--- Data to process Enclosed Below ---
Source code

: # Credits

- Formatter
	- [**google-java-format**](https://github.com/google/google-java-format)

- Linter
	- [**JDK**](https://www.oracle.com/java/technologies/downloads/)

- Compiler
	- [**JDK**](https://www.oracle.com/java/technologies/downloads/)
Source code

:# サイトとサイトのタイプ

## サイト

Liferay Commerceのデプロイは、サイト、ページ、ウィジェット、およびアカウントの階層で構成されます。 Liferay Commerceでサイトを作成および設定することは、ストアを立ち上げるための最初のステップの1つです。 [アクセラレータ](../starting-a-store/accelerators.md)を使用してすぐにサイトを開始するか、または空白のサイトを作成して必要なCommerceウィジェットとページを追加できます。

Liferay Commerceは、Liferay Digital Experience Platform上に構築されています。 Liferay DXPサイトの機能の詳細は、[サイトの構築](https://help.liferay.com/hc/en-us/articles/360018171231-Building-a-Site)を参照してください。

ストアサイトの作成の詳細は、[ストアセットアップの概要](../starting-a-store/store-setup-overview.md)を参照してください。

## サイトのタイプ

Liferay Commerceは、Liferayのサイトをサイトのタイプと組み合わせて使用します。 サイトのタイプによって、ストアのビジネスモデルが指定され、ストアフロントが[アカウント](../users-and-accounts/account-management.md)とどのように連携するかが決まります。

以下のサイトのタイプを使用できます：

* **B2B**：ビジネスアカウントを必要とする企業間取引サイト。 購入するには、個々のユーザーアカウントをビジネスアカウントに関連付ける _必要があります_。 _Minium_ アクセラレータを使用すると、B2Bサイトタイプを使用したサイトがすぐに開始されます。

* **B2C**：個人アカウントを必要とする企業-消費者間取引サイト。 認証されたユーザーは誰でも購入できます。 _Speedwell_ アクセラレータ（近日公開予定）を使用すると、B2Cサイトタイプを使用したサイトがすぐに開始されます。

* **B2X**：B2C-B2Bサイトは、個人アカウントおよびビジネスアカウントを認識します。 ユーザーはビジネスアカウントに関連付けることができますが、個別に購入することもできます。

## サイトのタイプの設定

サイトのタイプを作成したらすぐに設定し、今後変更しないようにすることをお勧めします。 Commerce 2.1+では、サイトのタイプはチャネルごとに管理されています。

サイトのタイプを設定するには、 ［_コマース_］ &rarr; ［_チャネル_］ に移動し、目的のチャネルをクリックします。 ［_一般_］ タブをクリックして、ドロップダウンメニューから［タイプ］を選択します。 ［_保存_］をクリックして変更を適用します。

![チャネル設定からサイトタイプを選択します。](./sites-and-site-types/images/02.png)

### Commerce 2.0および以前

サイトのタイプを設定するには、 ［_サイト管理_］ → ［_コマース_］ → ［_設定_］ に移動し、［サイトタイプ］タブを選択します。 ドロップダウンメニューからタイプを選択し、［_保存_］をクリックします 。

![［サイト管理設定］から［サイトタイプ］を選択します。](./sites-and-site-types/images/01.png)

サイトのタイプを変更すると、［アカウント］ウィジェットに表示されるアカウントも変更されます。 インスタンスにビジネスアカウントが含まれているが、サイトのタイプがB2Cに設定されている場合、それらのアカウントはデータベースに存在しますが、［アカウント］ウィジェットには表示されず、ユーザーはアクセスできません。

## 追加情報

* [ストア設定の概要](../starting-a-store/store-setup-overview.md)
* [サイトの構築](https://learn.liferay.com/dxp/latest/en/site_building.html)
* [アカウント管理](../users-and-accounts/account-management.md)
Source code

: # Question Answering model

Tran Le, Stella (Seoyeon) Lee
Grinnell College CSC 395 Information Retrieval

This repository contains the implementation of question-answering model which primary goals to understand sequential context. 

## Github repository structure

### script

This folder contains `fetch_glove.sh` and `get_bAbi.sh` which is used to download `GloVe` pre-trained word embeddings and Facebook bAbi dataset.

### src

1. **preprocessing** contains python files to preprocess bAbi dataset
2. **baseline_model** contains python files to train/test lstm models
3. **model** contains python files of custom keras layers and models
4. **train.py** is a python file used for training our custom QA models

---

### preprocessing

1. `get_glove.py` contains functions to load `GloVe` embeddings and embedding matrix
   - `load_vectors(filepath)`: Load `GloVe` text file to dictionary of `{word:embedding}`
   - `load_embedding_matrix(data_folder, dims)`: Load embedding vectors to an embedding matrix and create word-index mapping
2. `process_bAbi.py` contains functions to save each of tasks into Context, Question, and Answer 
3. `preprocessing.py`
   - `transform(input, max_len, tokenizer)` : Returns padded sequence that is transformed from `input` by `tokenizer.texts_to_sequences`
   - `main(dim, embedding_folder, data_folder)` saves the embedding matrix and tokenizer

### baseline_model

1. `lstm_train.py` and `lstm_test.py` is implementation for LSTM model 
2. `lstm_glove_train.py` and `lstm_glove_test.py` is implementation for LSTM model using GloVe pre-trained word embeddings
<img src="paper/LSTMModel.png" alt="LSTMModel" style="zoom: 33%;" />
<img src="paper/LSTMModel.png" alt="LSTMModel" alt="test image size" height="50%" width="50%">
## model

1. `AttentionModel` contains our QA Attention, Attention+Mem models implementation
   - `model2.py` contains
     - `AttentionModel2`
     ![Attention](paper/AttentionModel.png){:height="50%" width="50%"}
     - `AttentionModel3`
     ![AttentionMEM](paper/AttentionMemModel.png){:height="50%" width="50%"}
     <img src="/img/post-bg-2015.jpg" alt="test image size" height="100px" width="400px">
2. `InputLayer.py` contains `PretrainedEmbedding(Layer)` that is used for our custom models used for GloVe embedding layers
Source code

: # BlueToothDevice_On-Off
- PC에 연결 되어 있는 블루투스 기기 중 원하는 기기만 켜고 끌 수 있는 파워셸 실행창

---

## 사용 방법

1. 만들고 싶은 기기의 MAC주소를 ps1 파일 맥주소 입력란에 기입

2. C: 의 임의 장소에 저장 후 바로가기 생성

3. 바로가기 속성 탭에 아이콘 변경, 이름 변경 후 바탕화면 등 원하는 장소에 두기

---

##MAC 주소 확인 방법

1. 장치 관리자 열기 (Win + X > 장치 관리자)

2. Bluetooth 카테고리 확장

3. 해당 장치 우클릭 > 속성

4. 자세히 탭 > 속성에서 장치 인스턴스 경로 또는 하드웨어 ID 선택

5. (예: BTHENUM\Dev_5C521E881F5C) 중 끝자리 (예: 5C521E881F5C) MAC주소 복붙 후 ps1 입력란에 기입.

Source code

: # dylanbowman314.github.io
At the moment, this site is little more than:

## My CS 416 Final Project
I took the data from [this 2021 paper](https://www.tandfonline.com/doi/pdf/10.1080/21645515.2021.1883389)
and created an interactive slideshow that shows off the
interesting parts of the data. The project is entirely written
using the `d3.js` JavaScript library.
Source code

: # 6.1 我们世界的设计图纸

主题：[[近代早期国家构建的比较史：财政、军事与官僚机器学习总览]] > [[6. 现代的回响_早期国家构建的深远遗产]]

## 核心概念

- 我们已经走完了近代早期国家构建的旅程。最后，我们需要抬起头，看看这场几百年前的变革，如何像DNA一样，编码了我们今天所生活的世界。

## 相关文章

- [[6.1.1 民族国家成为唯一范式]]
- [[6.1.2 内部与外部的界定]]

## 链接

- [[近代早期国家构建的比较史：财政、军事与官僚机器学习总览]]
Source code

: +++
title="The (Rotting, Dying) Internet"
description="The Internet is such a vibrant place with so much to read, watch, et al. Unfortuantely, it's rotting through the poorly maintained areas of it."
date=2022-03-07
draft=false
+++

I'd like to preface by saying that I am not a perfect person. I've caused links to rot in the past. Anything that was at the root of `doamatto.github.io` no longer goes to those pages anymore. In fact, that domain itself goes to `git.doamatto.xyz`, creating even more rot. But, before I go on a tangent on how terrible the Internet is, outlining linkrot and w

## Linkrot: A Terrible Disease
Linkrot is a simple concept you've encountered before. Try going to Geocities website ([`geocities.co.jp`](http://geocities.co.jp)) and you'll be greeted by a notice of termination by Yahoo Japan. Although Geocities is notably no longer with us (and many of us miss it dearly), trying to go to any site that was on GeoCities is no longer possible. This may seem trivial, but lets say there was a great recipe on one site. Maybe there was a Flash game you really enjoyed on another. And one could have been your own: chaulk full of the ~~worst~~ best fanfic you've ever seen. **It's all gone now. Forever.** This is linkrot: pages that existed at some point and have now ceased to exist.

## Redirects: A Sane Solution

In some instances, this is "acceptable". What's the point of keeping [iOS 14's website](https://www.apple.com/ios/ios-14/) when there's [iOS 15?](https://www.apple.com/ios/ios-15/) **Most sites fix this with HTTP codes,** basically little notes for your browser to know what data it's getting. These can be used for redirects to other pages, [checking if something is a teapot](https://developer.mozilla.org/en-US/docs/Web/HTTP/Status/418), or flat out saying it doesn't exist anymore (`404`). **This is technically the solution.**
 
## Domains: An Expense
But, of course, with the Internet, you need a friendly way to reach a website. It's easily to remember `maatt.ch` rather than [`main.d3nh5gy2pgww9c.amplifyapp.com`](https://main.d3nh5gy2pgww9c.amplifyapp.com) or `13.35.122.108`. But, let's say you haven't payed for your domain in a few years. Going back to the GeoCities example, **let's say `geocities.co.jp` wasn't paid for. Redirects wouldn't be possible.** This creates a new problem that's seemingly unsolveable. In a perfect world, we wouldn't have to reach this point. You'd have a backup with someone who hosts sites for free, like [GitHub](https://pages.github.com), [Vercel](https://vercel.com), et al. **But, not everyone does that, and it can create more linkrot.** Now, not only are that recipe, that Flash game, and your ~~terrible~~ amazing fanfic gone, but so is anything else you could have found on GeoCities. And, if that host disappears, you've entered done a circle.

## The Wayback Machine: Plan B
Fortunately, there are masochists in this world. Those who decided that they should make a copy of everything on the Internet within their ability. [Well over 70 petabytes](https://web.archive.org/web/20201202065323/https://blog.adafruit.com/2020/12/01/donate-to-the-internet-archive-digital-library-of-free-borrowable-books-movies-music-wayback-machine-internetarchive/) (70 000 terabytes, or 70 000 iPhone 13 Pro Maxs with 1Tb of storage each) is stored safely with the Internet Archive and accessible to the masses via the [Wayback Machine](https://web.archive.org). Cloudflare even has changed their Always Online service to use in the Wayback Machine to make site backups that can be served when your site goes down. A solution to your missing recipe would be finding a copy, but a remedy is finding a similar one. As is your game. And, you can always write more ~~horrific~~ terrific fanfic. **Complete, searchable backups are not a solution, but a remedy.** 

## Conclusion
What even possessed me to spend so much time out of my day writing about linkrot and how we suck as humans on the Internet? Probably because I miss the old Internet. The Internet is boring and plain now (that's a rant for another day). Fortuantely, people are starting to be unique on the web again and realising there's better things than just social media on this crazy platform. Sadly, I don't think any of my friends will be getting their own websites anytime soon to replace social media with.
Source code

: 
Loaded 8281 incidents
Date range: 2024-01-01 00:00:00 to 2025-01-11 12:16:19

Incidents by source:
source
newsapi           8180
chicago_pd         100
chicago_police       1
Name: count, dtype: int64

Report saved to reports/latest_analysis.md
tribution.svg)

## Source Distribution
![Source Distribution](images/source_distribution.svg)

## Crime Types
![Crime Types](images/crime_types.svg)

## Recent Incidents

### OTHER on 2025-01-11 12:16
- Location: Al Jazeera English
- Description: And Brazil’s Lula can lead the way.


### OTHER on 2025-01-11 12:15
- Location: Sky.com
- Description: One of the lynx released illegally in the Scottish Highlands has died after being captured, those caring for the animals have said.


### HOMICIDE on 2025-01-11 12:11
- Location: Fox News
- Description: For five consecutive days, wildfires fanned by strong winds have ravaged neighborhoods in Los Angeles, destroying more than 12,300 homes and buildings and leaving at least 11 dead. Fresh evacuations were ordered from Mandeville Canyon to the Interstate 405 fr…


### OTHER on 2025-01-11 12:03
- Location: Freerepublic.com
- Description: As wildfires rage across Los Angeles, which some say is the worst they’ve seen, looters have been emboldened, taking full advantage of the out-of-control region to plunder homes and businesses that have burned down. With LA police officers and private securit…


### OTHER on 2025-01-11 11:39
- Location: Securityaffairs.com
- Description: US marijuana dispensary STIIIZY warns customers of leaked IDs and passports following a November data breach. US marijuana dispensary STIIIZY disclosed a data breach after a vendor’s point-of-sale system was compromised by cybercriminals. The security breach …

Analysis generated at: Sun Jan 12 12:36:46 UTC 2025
--- End of Enclosed Data to process ---
## Work required
Give the count of lines above that include the word "users", stating no other information.

## Solution for this problem
2